FEDERAL-STATE TAX IMMUNITIES

Tax immunities are a source of friction in Federal-State relations as demonstrated by the United States experience. In the case of India, the constitution provides for three immunities. It exempts Federal property from State and local taxation; however, the Indian Parliamen may waive this exemption.15 Similarly, the property and income of the States are exempted from Federal taxation; however, again Parliament may waive such exemption in the case of State business undertakings.16 The constitution also exempts the Federal Government from State taxation on the sale or consumption of electricity." The States are prohibited from levying taxes on water or electricity supplied by interstate river authorities established by the Federal Government; there is a saving clause under which the States may do so with the consent of the President of the Indian Union.18

III. EFFECTS OF ALLOCATION OF FISCAL POWERS ON FEDERAL AND STATE BUDGETS

The imbalance between the constitutional allocation of fiscal powers, on the one hand, and functional responsibilities, on the other, has inevitably left the States vis-a-vis the Federal Government with inadequate resources to meet their needs.
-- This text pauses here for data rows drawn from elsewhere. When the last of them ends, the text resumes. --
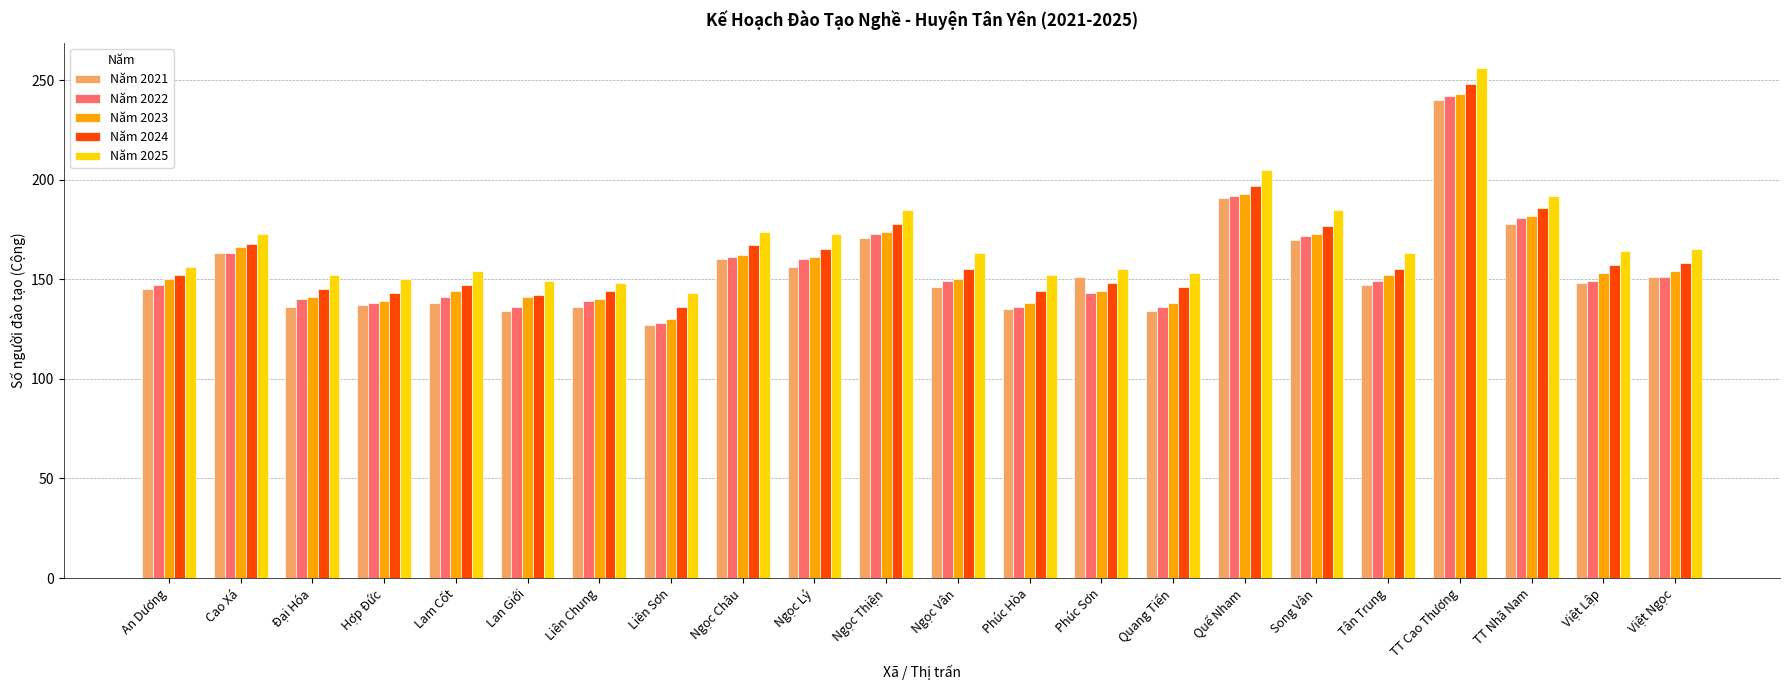

The value of Năm 2023 at Quế Nham is 72. True or false?

False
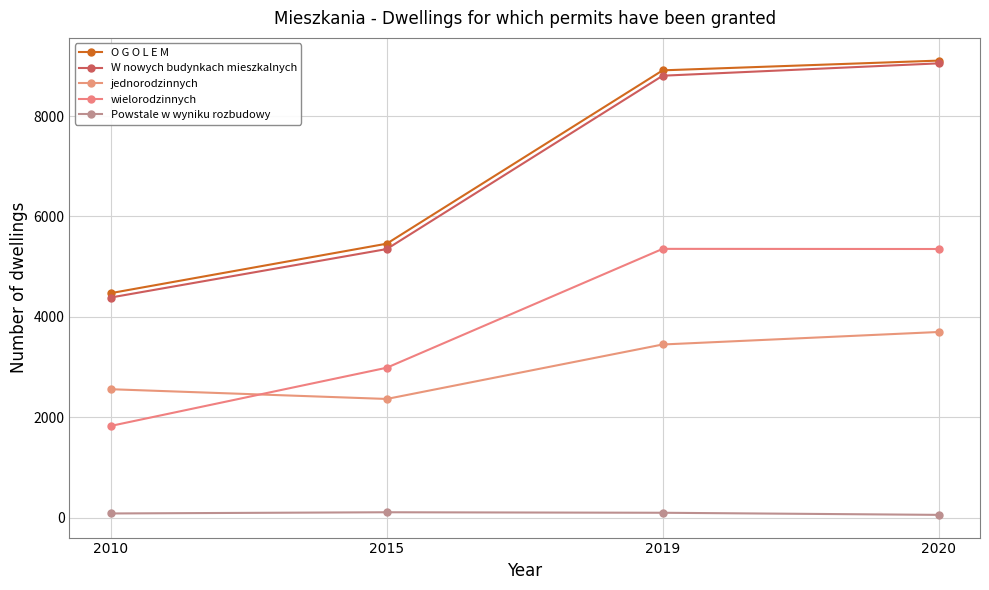

The wielorodzinnych series shows 1827 at 2010. True or false?

True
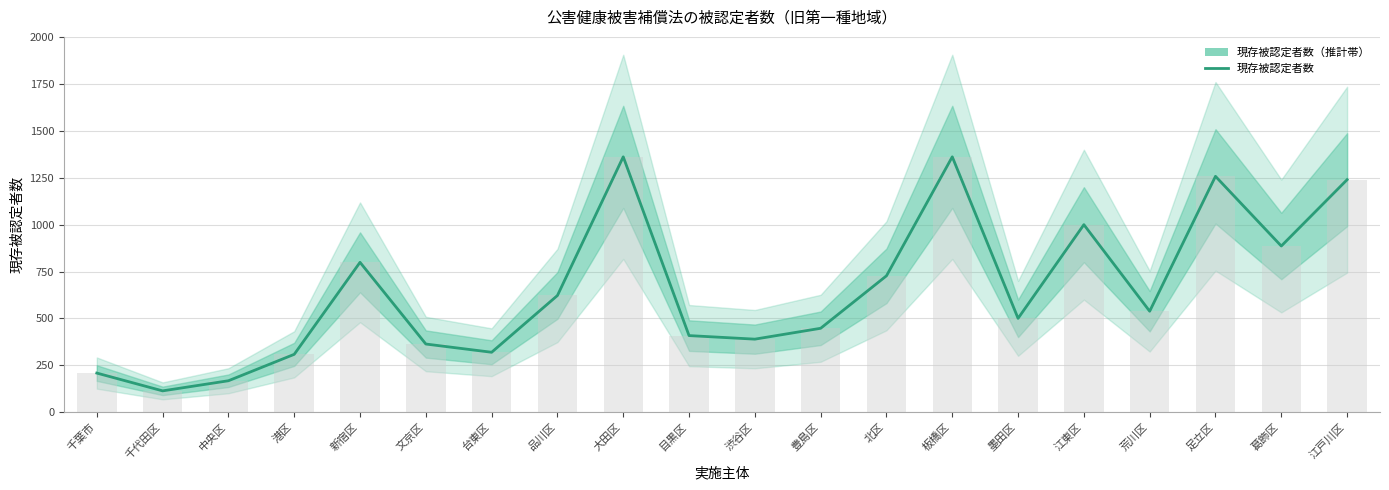

At which label is the value closest to 737?

北区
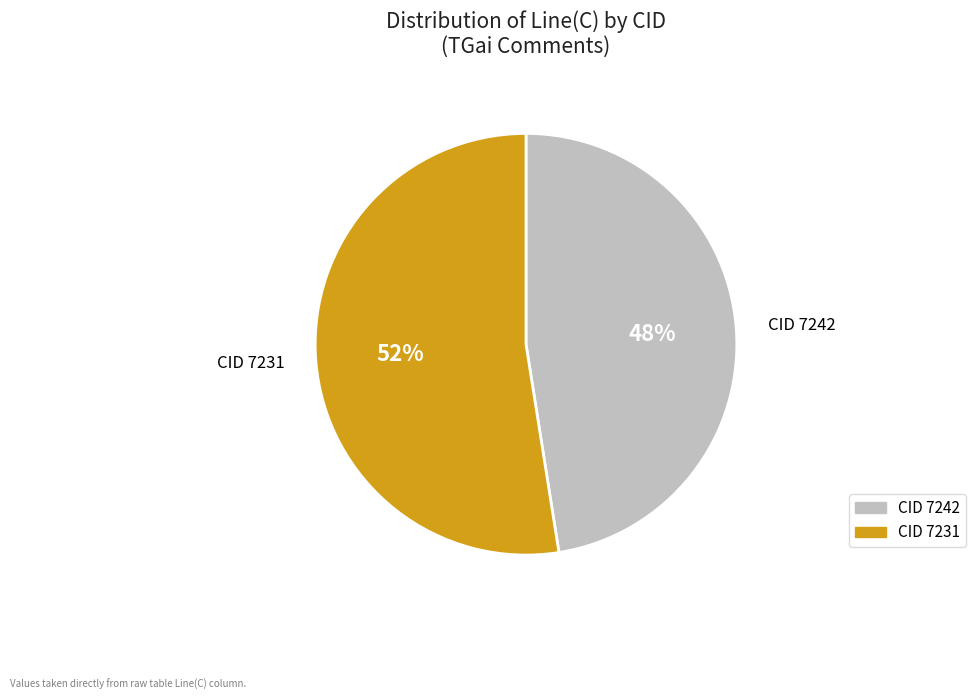

To the nearest percent, what is the average slice percentage?

50%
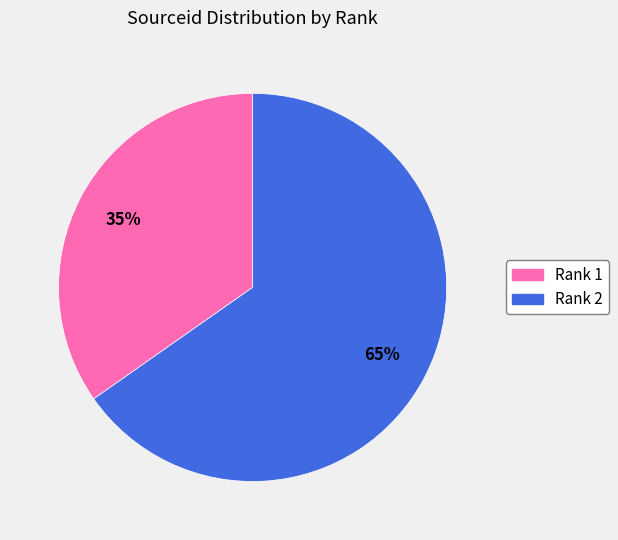

Do Rank 2 and Rank 1 together represent more than half of the pie?

Yes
A rough measure of the imbalance between resources and needs both at the Federal and State levels, before Federal-State financial adjustments, is indicated by a cursory study of their estimated tax collections and expenditures in the fiscal year 1965–66. The total tax and nontax revenues of the Federal Government in 1965-66 were estimated at Rs24.5 billion (see table 1). Characteristic of underdeveloped economies, excises and customs accounted for about 65 percent of Federal tax revenues. Income and corporation taxes accounted for practically the rest of Federal tax revenues. Considering only the revenue account (i.e. excluding the capital account), before any Federal-State financial adjustments, the Federal budget had an estimated surplus of Rs5 billion.

15 Ibid., art. 285. 16 Ibid., art. 289. 17 Ibid., art. 287. 18 Ibid., art. 288.